§ **What to do**
Write out every entry precisely as given, leaving the pictures out.
The data section start
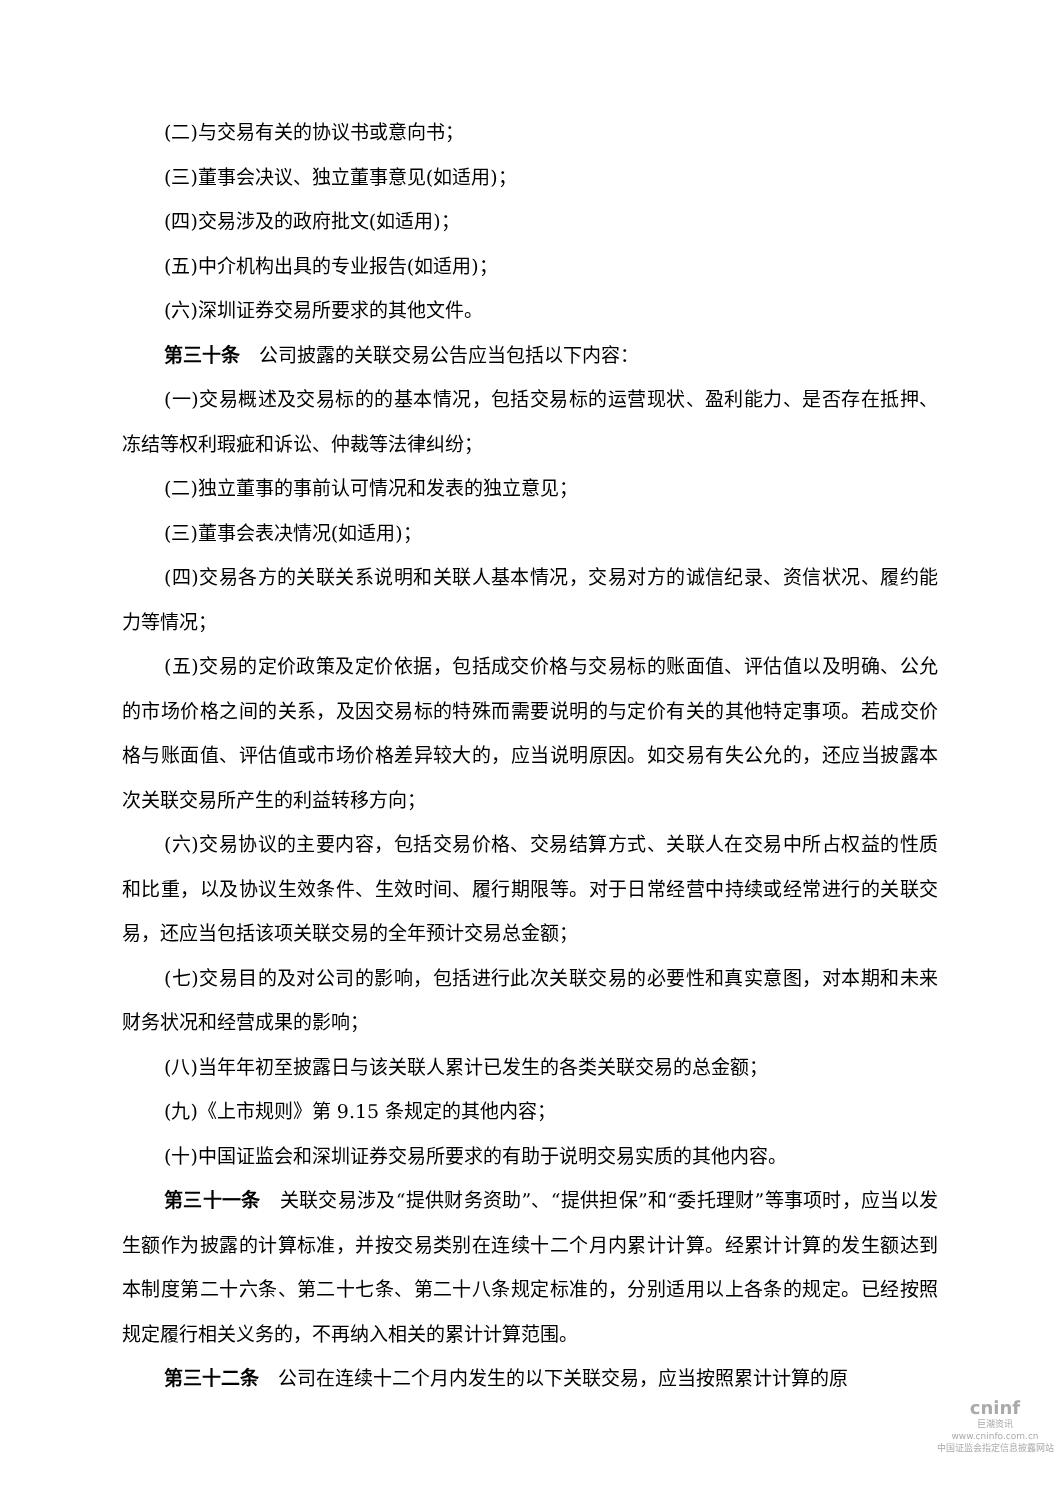(二)与交易有关的协议书或意向书；
(三)董事会决议、独立董事意见(如适用)；
(四)交易涉及的政府批文(如适用)；
(五)中介机构出具的专业报告(如适用)；
(六)深圳证券交易所要求的其他文件。
第三十条　公司披露的关联交易公告应当包括以下内容：
(一)交易概述及交易标的的基本情况，包括交易标的运营现状、盈利能力、是否存在抵押、冻结等权利瑕疵和诉讼、仲裁等法律纠纷；
(二)独立董事的事前认可情况和发表的独立意见；
(三)董事会表决情况(如适用)；
(四)交易各方的关联关系说明和关联人基本情况，交易对方的诚信纪录、资信状况、履约能力等情况；
(五)交易的定价政策及定价依据，包括成交价格与交易标的账面值、评估值以及明确、公允的市场价格之间的关系，及因交易标的特殊而需要说明的与定价有关的其他特定事项。若成交价格与账面值、评估值或市场价格差异较大的，应当说明原因。如交易有失公允的，还应当披露本次关联交易所产生的利益转移方向；
(六)交易协议的主要内容，包括交易价格、交易结算方式、关联人在交易中所占权益的性质和比重，以及协议生效条件、生效时间、履行期限等。对于日常经营中持续或经常进行的关联交易，还应当包括该项关联交易的全年预计交易总金额；
(七)交易目的及对公司的影响，包括进行此次关联交易的必要性和真实意图，对本期和未来财务状况和经营成果的影响；
(八)当年年初至披露日与该关联人累计已发生的各类关联交易的总金额；
(九)《上市规则》第 9.15 条规定的其他内容；
(十)中国证监会和深圳证券交易所要求的有助于说明交易实质的其他内容。
第三十一条　关联交易涉及“提供财务资助”、“提供担保”和“委托理财”等事项时，应当以发生额作为披露的计算标准，并按交易类别在连续十二个月内累计计算。经累计计算的发生额达到本制度第二十六条、第二十七条、第二十八条规定标准的，分别适用以上各条的规定。已经按照规定履行相关义务的，不再纳入相关的累计计算范围。
第三十二条　公司在连续十二个月内发生的以下关联交易，应当按照累计计算的原
cninf
巨潮资讯
www.cninfo.com.cn
中国证监会指定信息披露网站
The data section end
§ **Expected answer**
(二)与交易有关的协议书或意向书；
(三)董事会决议、独立董事意见(如适用)；
(四)交易涉及的政府批文(如适用)；
(五)中介机构出具的专业报告(如适用)；
(六)深圳证券交易所要求的其他文件。
第三十条　公司披露的关联交易公告应当包括以下内容：
(一)交易概述及交易标的的基本情况，包括交易标的运营现状、盈利能力、是否存在抵押、冻结等权利瑕疵和诉讼、仲裁等法律纠纷；
(二)独立董事的事前认可情况和发表的独立意见；
(三)董事会表决情况(如适用)；
(四)交易各方的关联关系说明和关联人基本情况，交易对方的诚信纪录、资信状况、履约能力等情况；
(五)交易的定价政策及定价依据，包括成交价格与交易标的账面值、评估值以及明确、公允的市场价格之间的关系，及因交易标的特殊而需要说明的与定价有关的其他特定事项。若成交价格与账面值、评估值或市场价格差异较大的，应当说明原因。如交易有失公允的，还应当披露本次关联交易所产生的利益转移方向；
(六)交易协议的主要内容，包括交易价格、交易结算方式、关联人在交易中所占权益的性质和比重，以及协议生效条件、生效时间、履行期限等。对于日常经营中持续或经常进行的关联交易，还应当包括该项关联交易的全年预计交易总金额；
(七)交易目的及对公司的影响，包括进行此次关联交易的必要性和真实意图，对本期和未来财务状况和经营成果的影响；
(八)当年年初至披露日与该关联人累计已发生的各类关联交易的总金额；
(九)《上市规则》第 9.15 条规定的其他内容；
(十)中国证监会和深圳证券交易所要求的有助于说明交易实质的其他内容。
第三十一条　关联交易涉及“提供财务资助”、“提供担保”和“委托理财”等事项时，应当以发生额作为披露的计算标准，并按交易类别在连续十二个月内累计计算。经累计计算的发生额达到本制度第二十六条、第二十七条、第二十八条规定标准的，分别适用以上各条的规定。已经按照规定履行相关义务的，不再纳入相关的累计计算范围。
第三十二条　公司在连续十二个月内发生的以下关联交易，应当按照累计计算的原
cninf
巨潮资讯
www.cninfo.com.cn
中国证监会指定信息披露网站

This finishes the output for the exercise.